The findings reveal an alarming blind spot. Why? Because quoting and contracting solutions can assess risk and influence pricing. This means that if AI is embedded within them, they are often classified as ‘high-risk’ systems under the Act, carrying with it even stricter obligations. And if organisations can’t even clarify where AI sits across their systems, they can’t know that they’re fully compliant.
So, with the August deadline looming, organisations need a clearer view of how AI is being used in their CPQ and CLM systems, as well as how they can stay compliant.
Where AI is being used in finance
AI has had a major impact on CPQ and CLM workflows. In quote generation, for example, AI can cut down on a lot of the legwork by providing Stock Keeping Unit (SKU) recommendations or product information. Pricing has also been made more efficient and consistent with AI, since it can pull from trends and historical data on a scale that would ordinarily be impossible for humans.
Similarly, contracting has seen some major improvements from automation. AI can now create first drafts based on approved guidelines, automatically monitor renewal windows or upcoming obligations, and even flag potential inconsistencies during negotiations.
CPQ and CLM systems underpin how businesses manage revenue, obligations, and regulatory exposure, and AI has made these solutions even more effective. So much so, that AI has quickly transitioned from a competitive advantage to an absolute necessary. But as high-risk requirements come closer, the AI involved can’t be a ‘black box’. Instead, it has to be transparent and explainable to ensure your business stays compliant.

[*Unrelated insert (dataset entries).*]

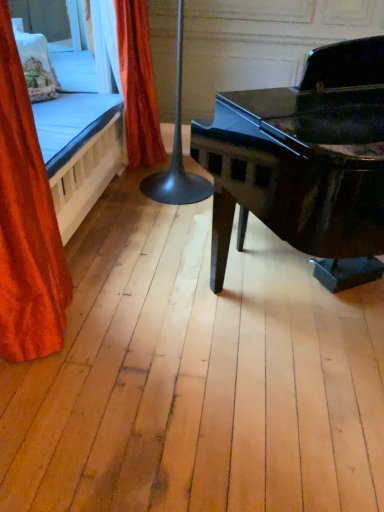
Question: From the image's perspective, is embroidered fabric pillow at upper left above orange velvet curtain at left, marked as the 1th curtain in a front-to-back arrangement?

Choices:
 (A) yes
 (B) no

Answer: (A)

Question: Are embroidered fabric pillow at upper left and orange velvet curtain at left, the second curtain positioned from the back, located far from each other?

Choices:
 (A) yes
 (B) no

Answer: (A)

Question: From a real-world perspective, is embroidered fabric pillow at upper left on top of orange velvet curtain at left, marked as the 1th curtain in a front-to-back arrangement?

Choices:
 (A) yes
 (B) no

Answer: (A)

Question: Could you tell me if embroidered fabric pillow at upper left is facing orange velvet curtain at left, the second curtain positioned from the back?

Choices:
 (A) yes
 (B) no

Answer: (B)

Question: Is orange velvet curtain at left, marked as the 1th curtain in a front-to-back arrangement, at the back of embroidered fabric pillow at upper left?

Choices:
 (A) yes
 (B) no

Answer: (B)

Question: In terms of height, does black glossy table lamp at center look taller or shorter compared to embroidered fabric pillow at upper left?

Choices:
 (A) short
 (B) tall

Answer: (B)

Question: From the image's perspective, is black glossy table lamp at center above or below embroidered fabric pillow at upper left?

Choices:
 (A) above
 (B) below

Answer: (B)

Question: Do you think black glossy table lamp at center is within embroidered fabric pillow at upper left, or outside of it?

Choices:
 (A) outside
 (B) inside

Answer: (A)

Question: Considering the positions of point (178, 99) and point (23, 75), is point (178, 99) closer or farther from the camera than point (23, 75)?

Choices:
 (A) closer
 (B) farther

Answer: (B)

Question: Considering the positions of orange velvet curtain at upper left, which ranks as the 2th curtain in front-to-back order, and black glossy table lamp at center in the image, is orange velvet curtain at upper left, which ranks as the 2th curtain in front-to-back order, wider or thinner than black glossy table lamp at center?

Choices:
 (A) thin
 (B) wide

Answer: (A)

Question: Based on their sizes in the image, would you say orange velvet curtain at upper left, which ranks as the 2th curtain in front-to-back order, is bigger or smaller than black glossy table lamp at center?

Choices:
 (A) small
 (B) big

Answer: (A)

Question: From a real-world perspective, relative to black glossy table lamp at center, is orange velvet curtain at upper left, the first curtain in the back-to-front sequence, vertically above or below?

Choices:
 (A) above
 (B) below

Answer: (B)

Question: In the image, is orange velvet curtain at upper left, which ranks as the 2th curtain in front-to-back order, on the left side or the right side of black glossy table lamp at center?

Choices:
 (A) left
 (B) right

Answer: (A)

Question: Is embroidered fabric pillow at upper left bigger or smaller than orange velvet curtain at upper left, which ranks as the 2th curtain in front-to-back order?

Choices:
 (A) small
 (B) big

Answer: (A)

Question: Based on their positions, is embroidered fabric pillow at upper left located to the left or right of orange velvet curtain at upper left, which ranks as the 2th curtain in front-to-back order?

Choices:
 (A) right
 (B) left

Answer: (B)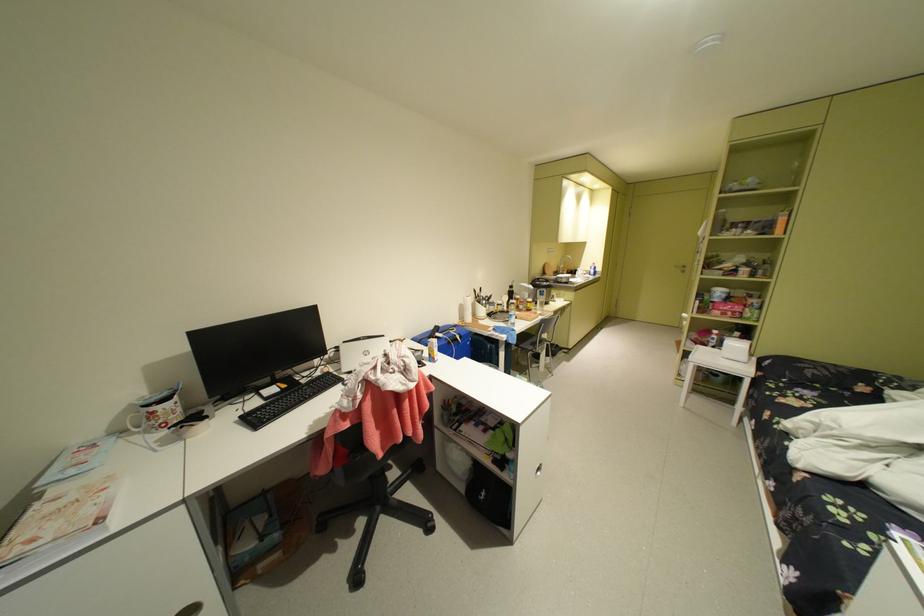
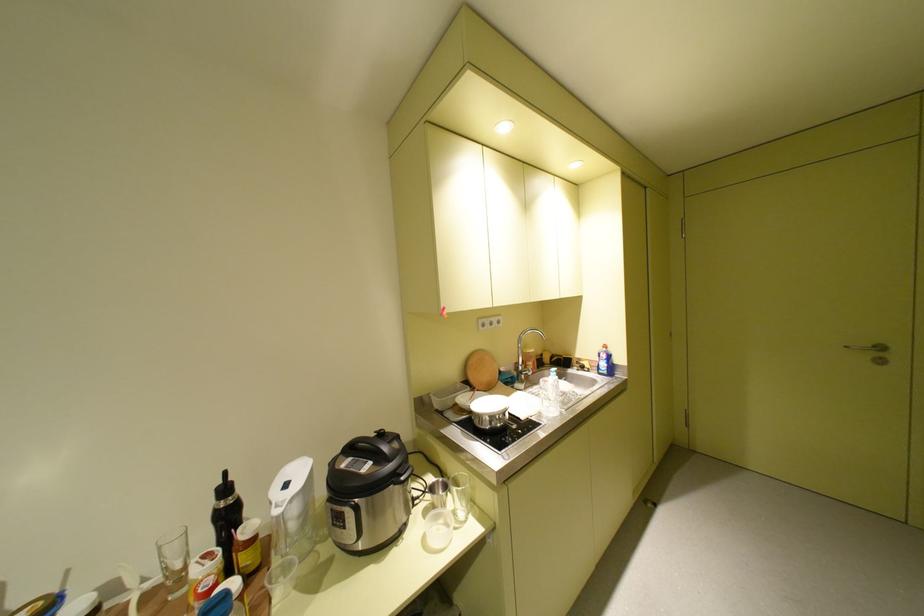
Which direction would the cameraman need to move to produce the second image?

The cameraman moved toward right, forward.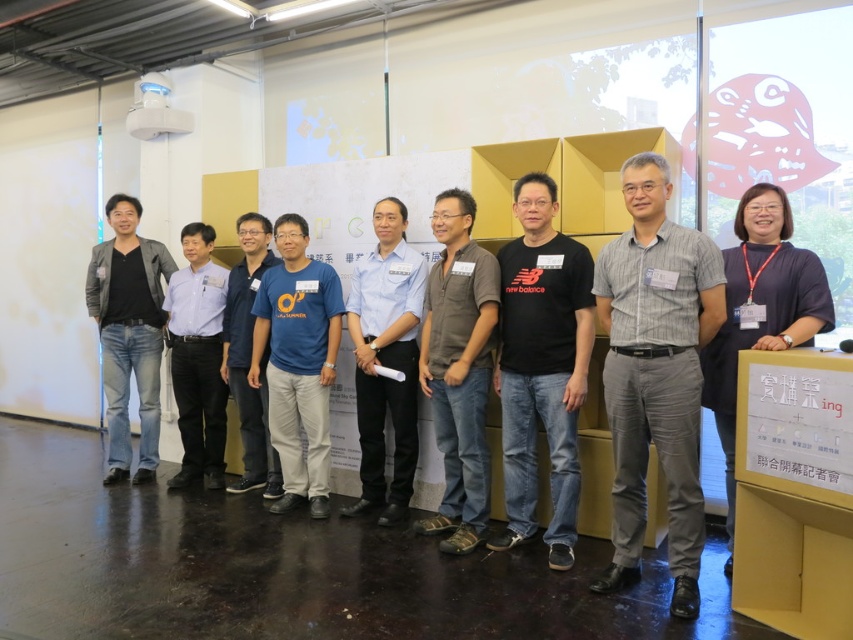
Question: Is black matte t-shirt at center positioned behind brown cotton shirt at center?

Choices:
 (A) yes
 (B) no

Answer: (B)

Question: Can you confirm if denim jeans at left is bigger than light blue shirt at center?

Choices:
 (A) no
 (B) yes

Answer: (B)

Question: Is blue uniform shirt at center positioned at the back of blue t-shirt at center?

Choices:
 (A) no
 (B) yes

Answer: (A)

Question: Which of the following is the closest to the observer?

Choices:
 (A) light blue shirt at center
 (B) gray striped shirt at center
 (C) blue t-shirt at center

Answer: (B)

Question: Which is nearer to the brown cotton shirt at center?

Choices:
 (A) black matte t-shirt at center
 (B) blue cotton t-shirt at center

Answer: (A)

Question: Which of the following is the farthest from the observer?

Choices:
 (A) gray striped shirt at center
 (B) purple fabric shirt at right

Answer: (B)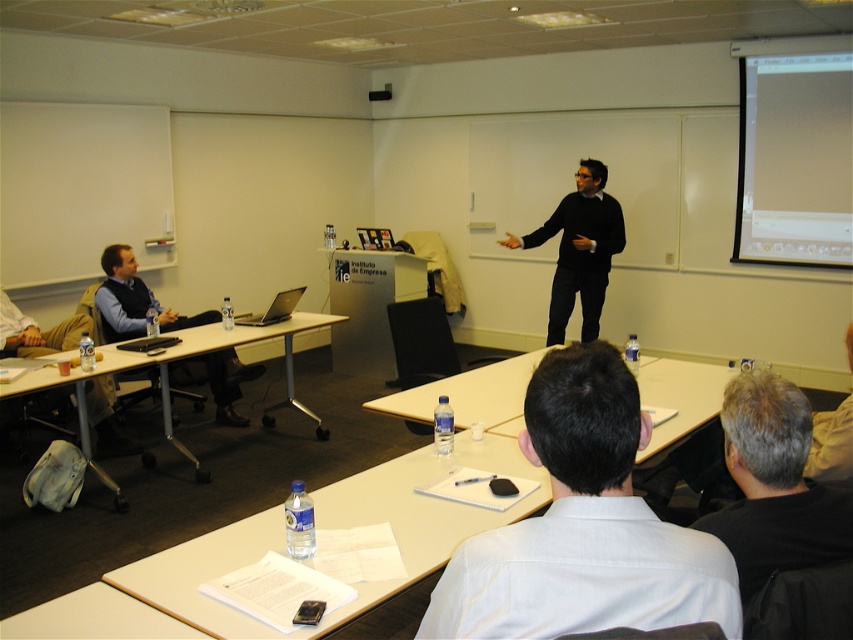
Question: Can you confirm if white shirt at center is wider than gray hair at back?

Choices:
 (A) no
 (B) yes

Answer: (B)

Question: Which object appears farthest from the camera in this image?

Choices:
 (A) matte white projector screen at upper right
 (B) black sweater at center

Answer: (A)

Question: Is white plastic table at left closer to camera compared to silver metallic table at center?

Choices:
 (A) yes
 (B) no

Answer: (A)

Question: Which point is closer to the camera?

Choices:
 (A) matte black vest at left
 (B) white shirt at center

Answer: (B)

Question: Considering the relative positions of white shirt at center and matte white projector screen at upper right in the image provided, where is white shirt at center located with respect to matte white projector screen at upper right?

Choices:
 (A) right
 (B) left

Answer: (B)

Question: Which point appears farthest from the camera in this image?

How to build a compliance framework
The first step is having a complete picture of how automation is affecting your workflows to determine what will need to be recorded and governed under the Act. From there, organisations can start building a compliance framework that is centred around three core principles: governance, data integrity, and resourcing.
Governance structures are key since responsibility for AI in contract management can often span multiple functions and teams. Without oversight and auditability, AI introduces new risks. As such, businesses need to assign ownership, set potential escalation paths, and keep a single, auditable history to govern their systems effectively. Fundamentally, quoting and contracting processes now need to be treated as regulated systems, meaning any AI-generated response needs to be fully transparent and explainable.
Similarly, every figure or data point generated by your AI will flow directly into the contracts that follow, so organisations need to run audit trails across quoting and contracting. Businesses need to defend their workflows once the EU AI Act takes effect, and as such, any recommendations produced by AI need to be justifiable and free from bias.
Finally, budgeting for compliance needs to be a part of the initial investment plan, not just tacked on at the end. Readiness for the Act depends on having the resources for audits, training, and future updates.
An opportunity beyond compliance
The question isn’t how to use AI in financial services anymore. It’s how to use it responsibly.
Ultimately, I would encourage businesses not to look at regulation as a burden but as an opportunity. Proper governance allows organisations to become more connected and intelligent businesses, minimising risk and building the foundations that can lead to long-term growth.
And while building a compliance framework sounds daunting at first, there are fortunately platforms available now designed around regulatory requirements, ensuring outputs align with the relevant guidelines.
Fundamentally, compliance is a non-negotiable, and the August deadline is coming whether you like it or not. So why not capitalise on it and make your preparedness a competitive advantage?
This content is for informational purposes only and does not constitute legal advice. Please consult a licensed legal professional for advice specific to your situation.